Ребенок рисует на бумажках для записок потому, что родителей это не возмущает. Он бежит по храму потому, что ни мать, ни отец не видят в этом ничего особенного, хотя и внимают богослужению с прилежанием, как им кажется. Он пренебрежительно относится к старушке, потому что она должна посторониться, давая ему путь к Чаше,— он должен быть первым здесь, а значит, везде и всегда. Девочка отказывается надевать в храм платье, потому что она видит, что для матери — это тоже неповседневный, непривычный костюм. Когда мы не холодны и не горячи, станут ли наши дети, такие же теплохладные, как и мы, Божьим народом?

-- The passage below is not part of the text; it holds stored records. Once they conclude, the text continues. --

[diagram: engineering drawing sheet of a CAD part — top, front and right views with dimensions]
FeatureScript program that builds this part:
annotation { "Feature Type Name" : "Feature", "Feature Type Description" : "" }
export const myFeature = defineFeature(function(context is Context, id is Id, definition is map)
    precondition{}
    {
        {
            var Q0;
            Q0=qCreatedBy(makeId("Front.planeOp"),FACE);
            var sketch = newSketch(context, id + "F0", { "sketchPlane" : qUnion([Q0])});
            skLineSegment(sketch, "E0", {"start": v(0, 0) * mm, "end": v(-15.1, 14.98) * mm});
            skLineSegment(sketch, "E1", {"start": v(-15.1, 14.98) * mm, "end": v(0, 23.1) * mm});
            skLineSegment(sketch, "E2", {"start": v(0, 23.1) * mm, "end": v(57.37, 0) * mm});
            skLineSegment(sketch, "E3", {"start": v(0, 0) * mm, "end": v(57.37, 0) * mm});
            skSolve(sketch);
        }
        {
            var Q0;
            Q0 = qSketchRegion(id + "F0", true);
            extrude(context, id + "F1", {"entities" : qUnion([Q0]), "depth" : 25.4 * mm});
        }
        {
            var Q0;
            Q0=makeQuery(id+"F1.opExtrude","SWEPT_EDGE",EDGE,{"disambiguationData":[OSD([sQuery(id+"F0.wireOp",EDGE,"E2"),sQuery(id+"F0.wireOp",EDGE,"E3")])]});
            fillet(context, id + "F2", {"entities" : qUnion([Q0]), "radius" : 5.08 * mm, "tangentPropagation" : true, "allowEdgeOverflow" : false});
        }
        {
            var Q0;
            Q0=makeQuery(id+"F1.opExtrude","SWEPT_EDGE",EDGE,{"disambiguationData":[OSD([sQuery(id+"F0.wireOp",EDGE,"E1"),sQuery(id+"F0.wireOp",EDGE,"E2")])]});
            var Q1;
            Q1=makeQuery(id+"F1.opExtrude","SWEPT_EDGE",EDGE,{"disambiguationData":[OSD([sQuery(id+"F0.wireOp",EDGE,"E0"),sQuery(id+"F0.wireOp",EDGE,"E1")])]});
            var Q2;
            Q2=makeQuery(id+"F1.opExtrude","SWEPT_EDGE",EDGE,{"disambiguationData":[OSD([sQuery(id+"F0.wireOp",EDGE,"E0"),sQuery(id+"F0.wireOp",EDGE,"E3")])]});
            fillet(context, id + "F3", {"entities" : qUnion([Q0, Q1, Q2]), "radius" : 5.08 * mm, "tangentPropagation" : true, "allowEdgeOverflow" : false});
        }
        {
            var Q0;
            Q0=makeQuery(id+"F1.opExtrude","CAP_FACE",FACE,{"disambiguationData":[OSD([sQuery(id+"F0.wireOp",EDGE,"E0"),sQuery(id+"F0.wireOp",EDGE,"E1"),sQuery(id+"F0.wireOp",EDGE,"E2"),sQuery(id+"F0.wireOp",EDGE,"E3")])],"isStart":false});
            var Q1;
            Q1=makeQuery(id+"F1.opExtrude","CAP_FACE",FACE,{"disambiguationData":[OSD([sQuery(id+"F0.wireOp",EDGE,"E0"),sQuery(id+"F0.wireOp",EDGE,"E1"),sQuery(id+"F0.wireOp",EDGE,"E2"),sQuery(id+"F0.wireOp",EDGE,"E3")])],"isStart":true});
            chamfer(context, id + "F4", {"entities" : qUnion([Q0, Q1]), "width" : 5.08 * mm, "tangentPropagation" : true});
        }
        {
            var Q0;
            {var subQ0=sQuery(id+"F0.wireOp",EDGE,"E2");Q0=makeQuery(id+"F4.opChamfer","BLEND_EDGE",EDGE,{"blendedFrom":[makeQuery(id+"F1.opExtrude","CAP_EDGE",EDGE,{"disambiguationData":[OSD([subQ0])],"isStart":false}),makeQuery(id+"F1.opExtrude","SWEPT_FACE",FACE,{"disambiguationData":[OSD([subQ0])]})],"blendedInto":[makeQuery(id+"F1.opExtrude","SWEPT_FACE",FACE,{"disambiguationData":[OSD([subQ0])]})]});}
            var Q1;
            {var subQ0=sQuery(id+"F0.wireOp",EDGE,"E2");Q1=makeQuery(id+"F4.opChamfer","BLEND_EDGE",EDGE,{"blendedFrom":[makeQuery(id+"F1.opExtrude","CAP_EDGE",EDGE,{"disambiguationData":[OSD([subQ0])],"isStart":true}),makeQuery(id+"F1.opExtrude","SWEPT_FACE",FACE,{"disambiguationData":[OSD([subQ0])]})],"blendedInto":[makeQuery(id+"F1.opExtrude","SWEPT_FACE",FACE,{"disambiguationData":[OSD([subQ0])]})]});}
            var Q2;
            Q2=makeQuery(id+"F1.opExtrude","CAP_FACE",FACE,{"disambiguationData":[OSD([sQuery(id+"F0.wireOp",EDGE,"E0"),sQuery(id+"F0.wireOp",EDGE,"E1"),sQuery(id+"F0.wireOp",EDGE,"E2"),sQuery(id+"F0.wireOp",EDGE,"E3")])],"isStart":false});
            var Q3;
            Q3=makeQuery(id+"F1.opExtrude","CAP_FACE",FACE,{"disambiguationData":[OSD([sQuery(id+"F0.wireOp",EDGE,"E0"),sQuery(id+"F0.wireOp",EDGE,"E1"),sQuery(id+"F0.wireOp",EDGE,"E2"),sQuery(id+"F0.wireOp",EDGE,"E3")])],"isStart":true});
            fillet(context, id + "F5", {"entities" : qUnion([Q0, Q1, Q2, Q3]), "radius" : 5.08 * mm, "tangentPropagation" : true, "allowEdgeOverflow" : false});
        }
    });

11 января был день памяти 14 тысяч младенцев, от Ирода в Вифлееме избиенных. И я услышала проповедь, впечатлившую меня: священник говорил о том, что в каждом из нас сидит Ирод — когда мы разливаем спиртное за столом, когда закуриваем, когда обманываем на глазах у детей, мимоходом, казалось бы, по мелочи, когда употребляем неуместные слова и рассказываем сомнительные истории, когда не благоговеем, идя на службу в храм, когда ленимся прочитать вместе с ребенком Евангелие, потому что устали, когда не оберегаем их от житейской грязи («пусть знают, какая жизнь») и во многих других поступках, не откладывающихся даже в нашем сознании,— мы подобно Ироду избиваем младенцев, своих собственных детей.
Нам кажется, что мы много занимаемся детьми: тут и кружки, и языки, и спортивные секции. Но мы забываем о самом главном: каким он будет человеком, какой путь выберет, скажет ли, выросши, вслед за царем Давидом: Мне же прилеплятися Богови благо есть (Пс. 72, 28), или свысока будет рассуждать об устарелых постах и недостатках Церкви. Сами того не замечая, мы прокладываем для детей вектор в сторону от Церкви, потому что в нашей собственной жизни она не занимает всеобъемлющую, главную роль. Мы ничем не готовы пожертвовать Христа ради.
Как тревожный сигнал нашего воспитания — почти полное отсутствие в храмах подростков. Они уходят не потому, что перестают верить Богу,— они перестают верить нам. Как много младенцев и детей — и так редко увидишь подростка. Нам кажется, мир виноват: это он набрасывается и отнимает наших подросших чад, на которых положено столько сил. Однако, чуть-чуть перефразируя знаменитую фразу преподобного Серафима Саровского, можно, наверное, сказать: спасись сам, и детям твоим будет легче спастись.
Газета «Православная вера» №2 (478), 2013 г.